Таким образом, духовный подход определенно выводит слезы в качестве действующего стимула еврейской духовности, но как раз подобный ракурс высвечивает и своеобразие еврейских слез, ибо нелепо помыслить, что еврейская экзистенция может определяться плаксивой духовностью, только базироваться лишь на плаче, на чистых слезах. Еврейская духовность динамически формируется не только через посредство комплекса слез, но и необходимо задействует некий особый реагент, нейтрализующий удручающий эффект слез, — и таким реагентом в еврейском мире служит смех.

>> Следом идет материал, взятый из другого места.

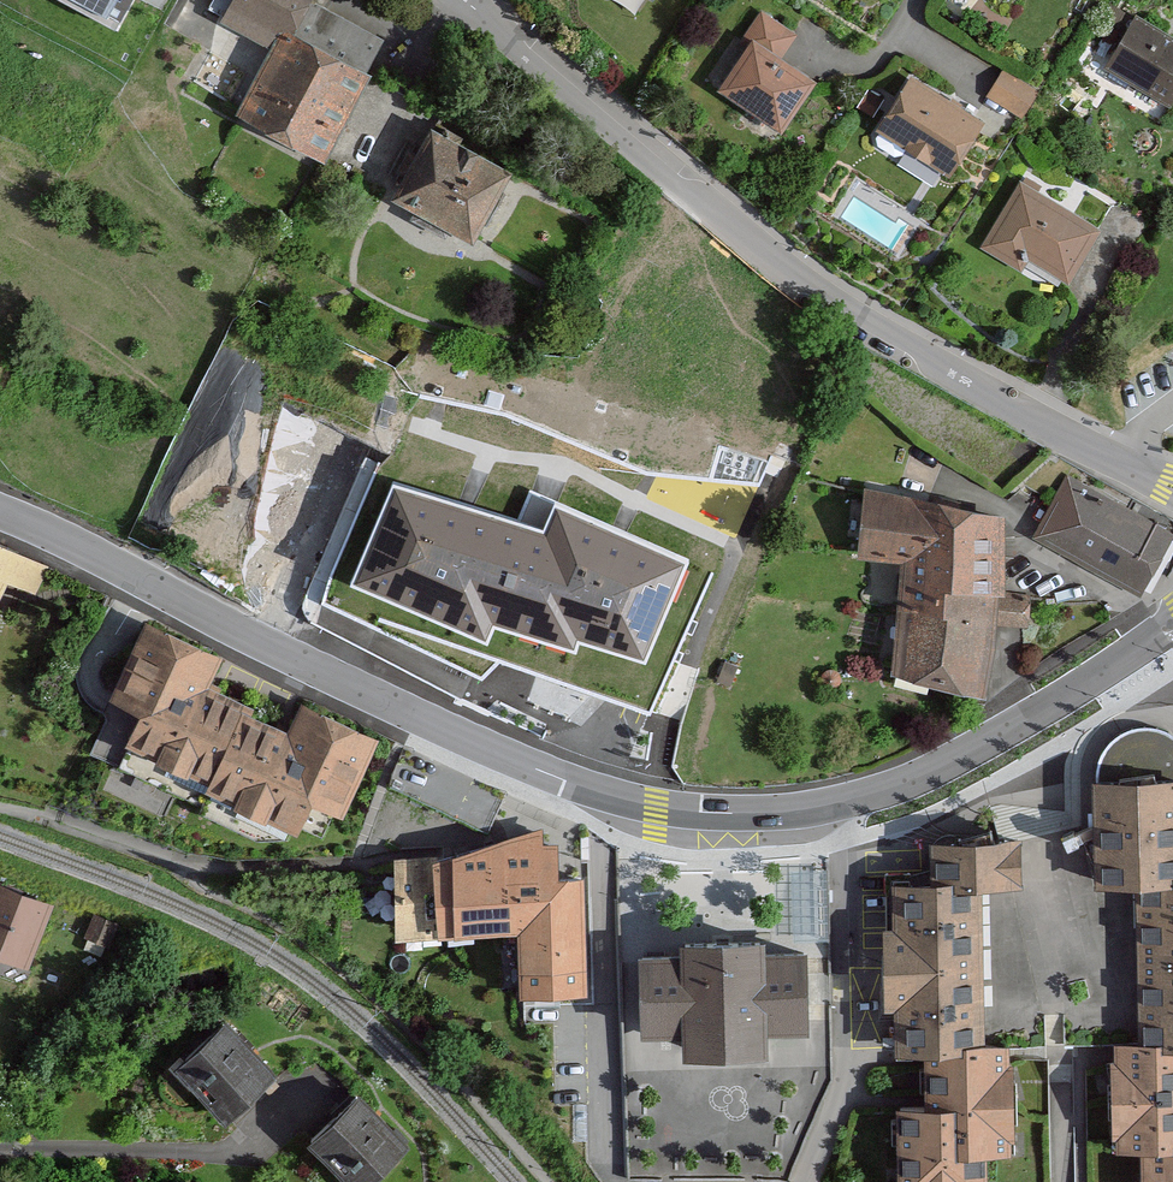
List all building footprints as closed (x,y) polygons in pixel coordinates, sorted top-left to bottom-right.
[(118,26),(133,0),(71,0),(118,26)] [(215,20),(260,43),(220,119),(313,166),(377,40),(304,3),(306,0),(225,0),(215,20)] [(775,121),(804,81),(775,61),(795,32),(762,9),(741,39),(748,44),(721,83),(775,121)] [(1128,16),(1099,67),(1164,104),(1172,88),(1172,42),(1128,16)] [(1036,89),(1002,67),(984,94),(1017,116),(1036,89)] [(949,170),(982,118),(911,73),(878,125),(949,170)] [(494,167),(417,127),(377,204),(455,244),(494,167)] [(1021,270),(1029,258),(1066,281),(1102,223),(1025,176),(982,246),(1021,270)] [(205,423),(192,481),(163,466),(153,484),(146,513),(176,528),(199,485),(199,484),(206,470),(228,481),(241,484),(249,448),(247,452),(259,399),(263,391),(268,367),(258,361),(220,353),(201,390),(198,403),(211,410),(205,423)] [(717,569),(390,428),(312,608),(482,681),(501,663),(649,727),(717,569)] [(1038,532),(1139,591),(1171,536),(1071,478),(1038,532)] [(997,510),(854,481),(844,549),(895,555),(882,669),(975,681),(990,620),(1031,623),(1032,591),(992,583),(997,510)] [(0,543),(0,582),(33,598),(48,565),(0,543)] [(210,651),(131,613),(93,690),(113,700),(99,729),(185,771),(181,778),(275,824),(290,792),(328,810),(366,732),(288,694),(274,722),(194,683),(210,651)] [(1080,773),(1081,878),(1128,878),(1129,1034),(1101,1035),(1102,1143),(1130,1143),(1130,1181),(1172,1181),(1172,771),(1080,773)] [(563,830),(371,839),(375,917),(498,912),(502,990),(570,987),(563,830)] [(917,831),(917,874),(880,874),(880,1043),(915,1043),(915,1099),(882,1099),(882,1181),(975,1181),(975,1146),(1003,1146),(1003,1036),(973,1036),(973,881),(1012,881),(1012,831),(917,831)] [(0,882),(0,956),(19,964),(45,901),(0,882)] [(688,956),(647,957),(648,1036),(687,1036),(688,1059),(768,1059),(768,1035),(815,1035),(814,955),(769,956),(769,942),(688,942),(688,956)] [(264,1065),(212,1013),(158,1067),(209,1119),(264,1065)] [(351,1087),(300,1136),(344,1181),(369,1181),(407,1146),(351,1087)]
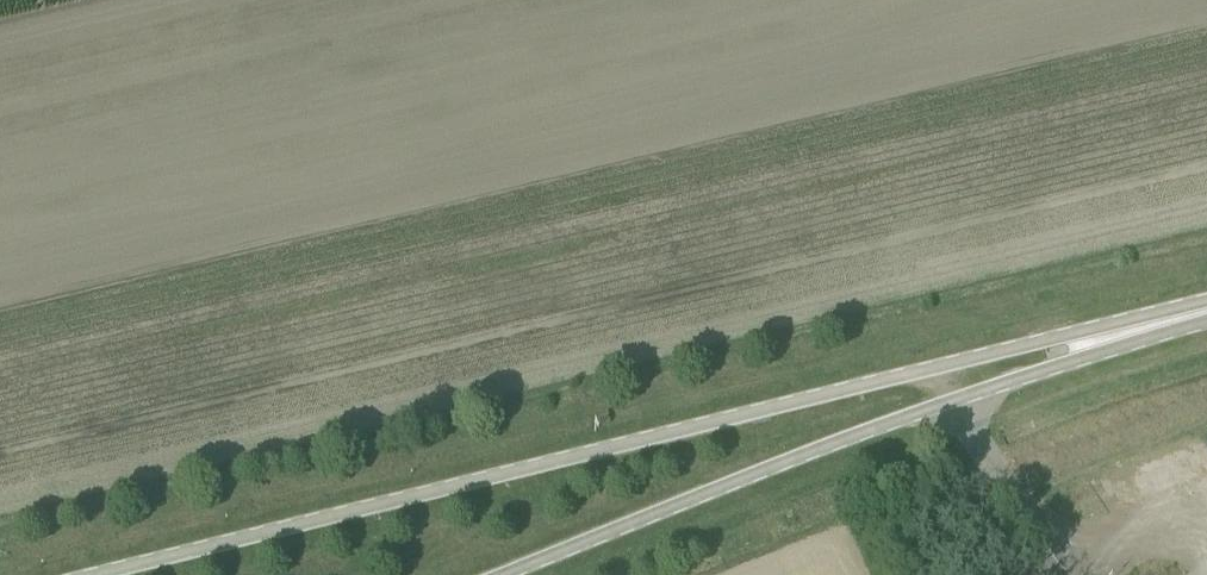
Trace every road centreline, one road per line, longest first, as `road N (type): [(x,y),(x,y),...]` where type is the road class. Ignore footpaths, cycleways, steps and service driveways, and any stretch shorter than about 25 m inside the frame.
road 1 (primary): [(1119,332),(104,574)]
road 2 (primary): [(498,574),(940,403)]
road 3 (primary): [(940,403),(1119,332)]
road 4 (unclassified): [(940,403),(1037,545)]

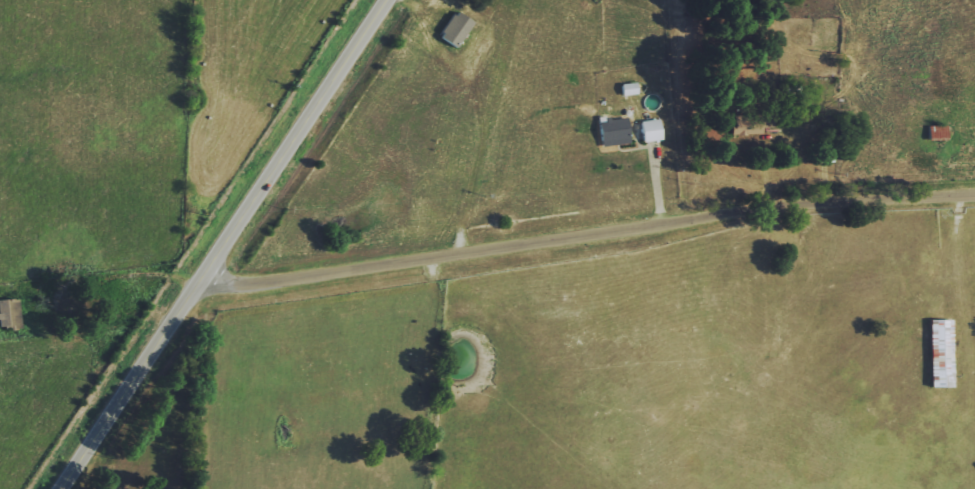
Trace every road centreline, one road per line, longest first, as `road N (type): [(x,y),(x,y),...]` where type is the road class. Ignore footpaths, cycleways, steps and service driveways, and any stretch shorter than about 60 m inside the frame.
road 1 (residential): [(199,282),(796,202),(974,188)]
road 2 (primary): [(386,0),(60,488)]

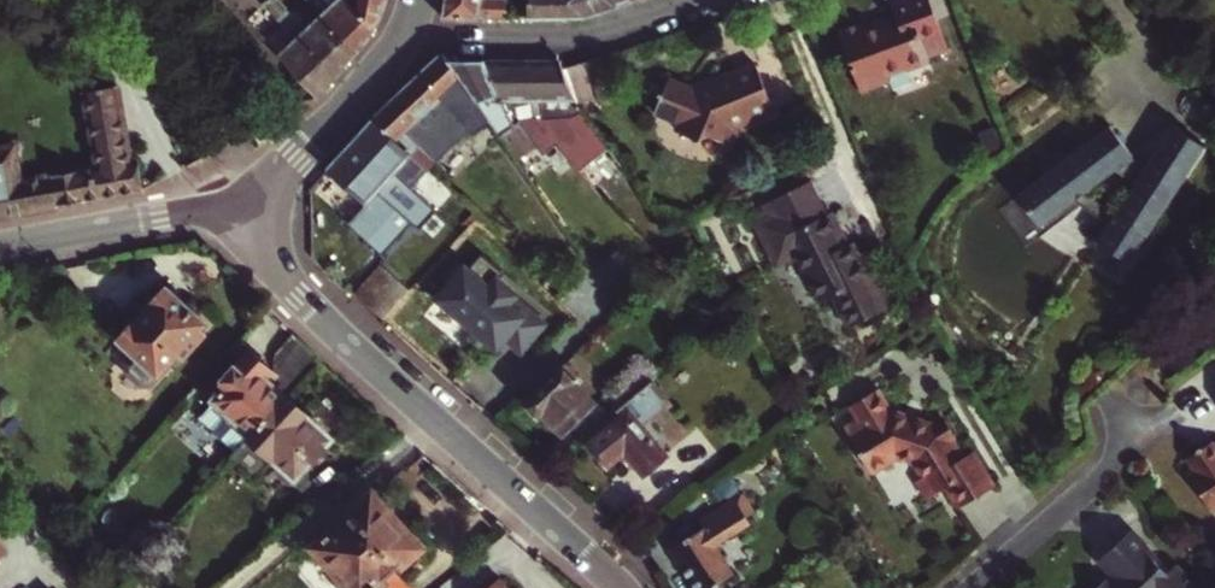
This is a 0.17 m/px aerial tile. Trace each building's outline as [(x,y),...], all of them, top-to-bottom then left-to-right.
[(286,3),(292,9),(302,0),(289,0),(286,3)] [(322,15),(355,53),(375,26),(347,0),(308,0),(322,15)] [(375,26),(385,0),(347,0),(375,26)] [(507,19),(507,0),(449,0),(446,18),(507,19)] [(530,20),(541,20),(587,18),(569,0),(531,0),(530,20)] [(609,0),(569,0),(587,18),(617,8),(609,0)] [(929,0),(915,0),(893,9),(898,22),(868,32),(866,26),(839,35),(862,96),(891,85),(888,77),(907,70),(912,72),(931,65),(929,61),(928,58),(948,50),(929,0)] [(893,9),(915,0),(906,0),(891,6),(893,9)] [(265,1),(260,6),(266,12),(271,7),(265,1)] [(248,2),(237,13),(259,37),(270,26),(248,2)] [(299,36),(337,75),(355,53),(322,15),(299,36)] [(259,37),(277,56),(316,97),(337,75),(299,36),(280,17),(270,26),(259,37)] [(948,50),(928,58),(929,61),(949,54),(948,50)] [(436,160),(470,127),(463,118),(482,105),(456,66),(447,53),(375,121),(411,155),(416,150),(420,154),(425,149),(432,155),(436,160)] [(526,123),(529,129),(541,145),(547,153),(558,150),(584,175),(609,150),(581,108),(566,72),(562,63),(493,65),(502,99),(506,100),(520,126),(526,123)] [(493,65),(456,66),(482,105),(517,155),(522,163),(543,149),(541,145),(529,129),(524,132),(520,126),(506,100),(502,99),(493,65)] [(581,65),(566,72),(581,108),(597,101),(581,65)] [(660,101),(654,114),(679,125),(675,132),(699,142),(702,135),(727,144),(733,130),(775,113),(755,66),(694,91),(669,80),(664,93),(660,91),(656,100),(660,101)] [(0,149),(0,217),(140,190),(135,161),(127,163),(114,96),(108,85),(79,90),(94,167),(19,182),(13,146),(0,149)] [(397,172),(413,186),(427,170),(422,166),(432,155),(425,149),(420,154),(416,150),(411,155),(375,121),(360,137),(397,172)] [(524,132),(529,129),(526,123),(520,126),(524,132)] [(1113,125),(1020,193),(1026,202),(1025,202),(1041,225),(1075,200),(1111,223),(1098,242),(1130,263),(1207,147),(1175,126),(1147,168),(1132,158),(1134,156),(1113,125)] [(397,172),(360,137),(344,154),(382,188),(397,172)] [(382,188),(344,154),(329,170),(368,204),(382,188)] [(439,210),(413,186),(397,172),(382,188),(415,222),(422,229),(439,210)] [(827,216),(809,183),(765,207),(771,222),(758,229),(780,268),(799,258),(825,304),(837,297),(854,328),(896,304),(867,252),(861,255),(854,243),(844,248),(834,229),(839,226),(832,212),(827,216)] [(415,222),(382,188),(368,204),(350,224),(386,256),(415,222)] [(465,267),(438,299),(489,341),(498,349),(506,339),(522,352),(546,324),(514,298),(517,294),(500,280),(505,273),(482,254),(469,270),(465,267)] [(136,353),(129,360),(130,369),(144,383),(154,382),(181,352),(186,356),(209,330),(205,326),(209,322),(170,286),(154,304),(148,304),(137,315),(138,321),(124,336),(125,342),(136,353)] [(737,327),(721,340),(730,351),(746,338),(737,327)] [(241,450),(291,395),(322,360),(296,333),(280,353),(279,373),(276,377),(268,370),(267,361),(259,355),(250,355),(226,381),(230,384),(218,398),(202,416),(241,450)] [(568,367),(526,402),(540,419),(547,413),(564,434),(597,406),(570,374),(572,372),(568,367)] [(613,390),(627,408),(653,387),(639,370),(613,390)] [(230,384),(226,381),(221,376),(208,390),(218,398),(230,384)] [(671,410),(653,387),(627,408),(619,414),(623,418),(592,443),(610,467),(627,453),(646,476),(668,459),(639,423),(644,419),(650,427),(671,410)] [(309,411),(291,395),(241,450),(237,455),(258,474),(275,455),(299,476),(314,463),(316,456),(320,459),(331,446),(329,444),(333,439),(306,415),(309,411)] [(893,415),(880,395),(855,411),(864,425),(849,434),(875,477),(901,461),(920,467),(929,482),(922,486),(933,503),(951,492),(964,512),(998,490),(976,456),(968,461),(956,443),(959,441),(948,423),(937,430),(893,415)] [(779,406),(788,423),(795,419),(786,402),(779,406)] [(1214,442),(1207,447),(1206,445),(1191,458),(1202,474),(1195,480),(1214,511),(1214,442)] [(343,574),(342,587),(395,587),(406,578),(397,569),(403,564),(413,564),(421,557),(420,548),(424,545),(375,492),(359,507),(351,505),(336,519),(340,524),(325,538),(317,545),(343,574)] [(735,582),(743,577),(725,546),(761,525),(758,519),(766,515),(755,495),(711,520),(717,530),(714,531),(716,534),(681,550),(703,587),(738,587),(735,582)] [(320,532),(325,538),(340,524),(336,519),(320,532)] [(1176,570),(1168,578),(1155,564),(1158,562),(1146,550),(1144,552),(1132,538),(1134,536),(1132,534),(1103,562),(1117,577),(1105,587),(1192,587),(1176,570)] [(8,552),(0,542),(0,559),(8,552)] [(501,578),(489,587),(509,587),(501,578)]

Смех, ставший умозрительным выводом как антитеза слез, является таковым в собственно психологическом разрезе и в таком качестве пользуется большим предпочтением, чем слезы, будучи источником удовольствия и утешения. Хотя обыденная очевидность свидетельствует о постоянном соседстве и даже связи смеха и слез (ситуация — смех сквозь слезы), но в традиционной психологии оба феномена несут самостоятельные нагрузки и, как отдельные объекты познания, осознаны далеко не равнозначно, где смех, называемый «юмором», намного превосходит слезы, — достаточно сослаться на капитальную сводку Т. Липпса «Komik und Humor» (1898). (Кстати, humor (юмор) по-латински значит «влага, жидкость»). Поэтому еврейская натура, сочленив в себе смех и слезы и выразив через эту связь режим своей духовности, оказалась за пределами рационального знания, подтвердив свою принадлежность к загадочному рациональному «незнанию». Только в одной отрасли знания, а именно, психоанализе, еврейский смех оказался познанным гораздо глубже, чем академический юмор. Если еврейским раскрытием феномена чувства слез философия обязана русскому духовнику Вл. Соловьеву, то аналогичное еврейское истолкование смеха произведено Зигмундом Фрейдом, который в данном постижении открыто объявил основания своего творчества: «Будучи евреем, я был свободен от многих предвзятых мнений, которые сковывают мышление других людей. Будучи евреем, я был также предрасположен к оппозиции и отказу от согласия с единодушным большинством».